From: Philippe Verdy (verdy_p@wanadoo.fr)
Date: Sat Nov 08 2003 - 20:15:13 EST
I'm curious about what name you would give to it.
The name COMBINING CHARACTER JOINER is already used...
In all our discussions we should have used the term "starter" (instead of
just "base character" which is ambiguous) for any characters of combining
class 0 and which include:
Base characters (includes conjoining characters):
letter, syllable or ideograph (gc=L*),
number (gc=N*),
punctuation (gc=P*),
symbol (gc=S*),
space (gc=Zs)
agreed private use characters (gc=Co and private agreement)
Starter Combining characters:
(gc=M* and CC=0) such as CGJ
Controls:
(gc=C* except Co),
Text separators:
(gc=Zl, Zp)
Unknown private use characters:
(gc=Co and no private agreement)
For other characters with combining class > 0, we should have used the term
"non-starter", not the term "combining character" which may or may not be a
"starter".
It is clear however that we made a distinction between "combining sequences"
(made of a unique starter and optionally followed by non-starters) and
"grapheme clusters" (which are made of one or more combining sequences). For
example, the (hypothetic) encoded text:
<ALEF, ZWJ, LAMED, VAV, VS1, HOLAM, NUN, METEG, CGJ, HATAF PATAH>
is made of 7 "combining sequences":
<ALEF>,
<ZWJ>,
<LAMED,
<VAV>,
<VS1, HOLAM>,
<NUN, HATAF PATAH>,
<CGJ, METEG>
(where the starters are VAV, VS1, NUN, CGJ),
and 3 "grapheme clusters":
<ALEF, ZWJ, LAMED,
<VAV, VS1, HOLAM>,
<NUN, HATAF PATAH, CGJ, METEG>
(ZWJ is a format control and ignored in the determination of grapheme
cluster boundaries).
###
→ Goal of the exercise
In the post above about Unicode combining classes, which term should have been used in place of "base character" for characters of combining class 0? Please answer briefly.

→ Dataset content
###
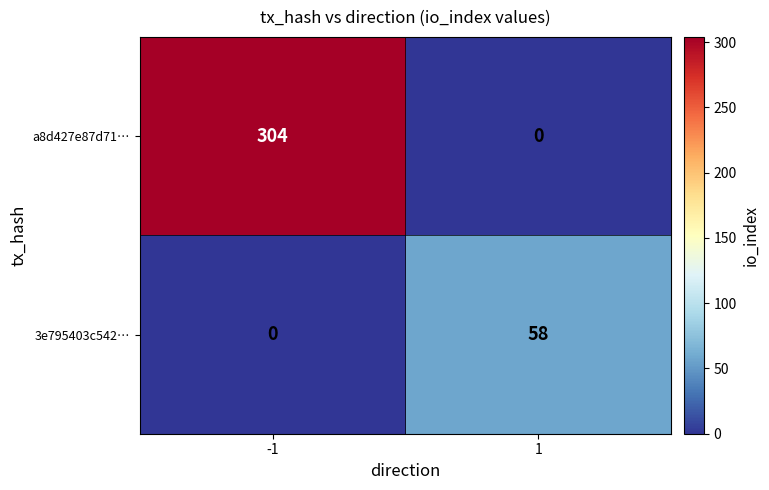

Which series has the widest spread of values?

a8d427e87d71…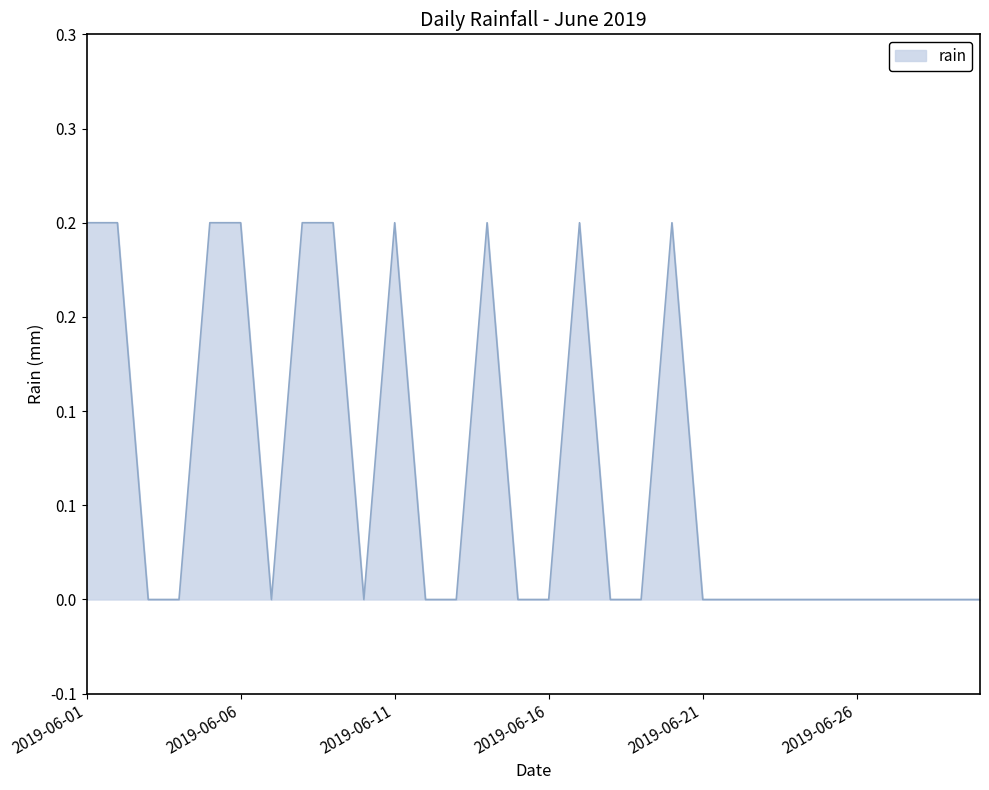

Does the chart display data point markers on the line(s)?

No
###
→ Solution to the exercise
"Starter."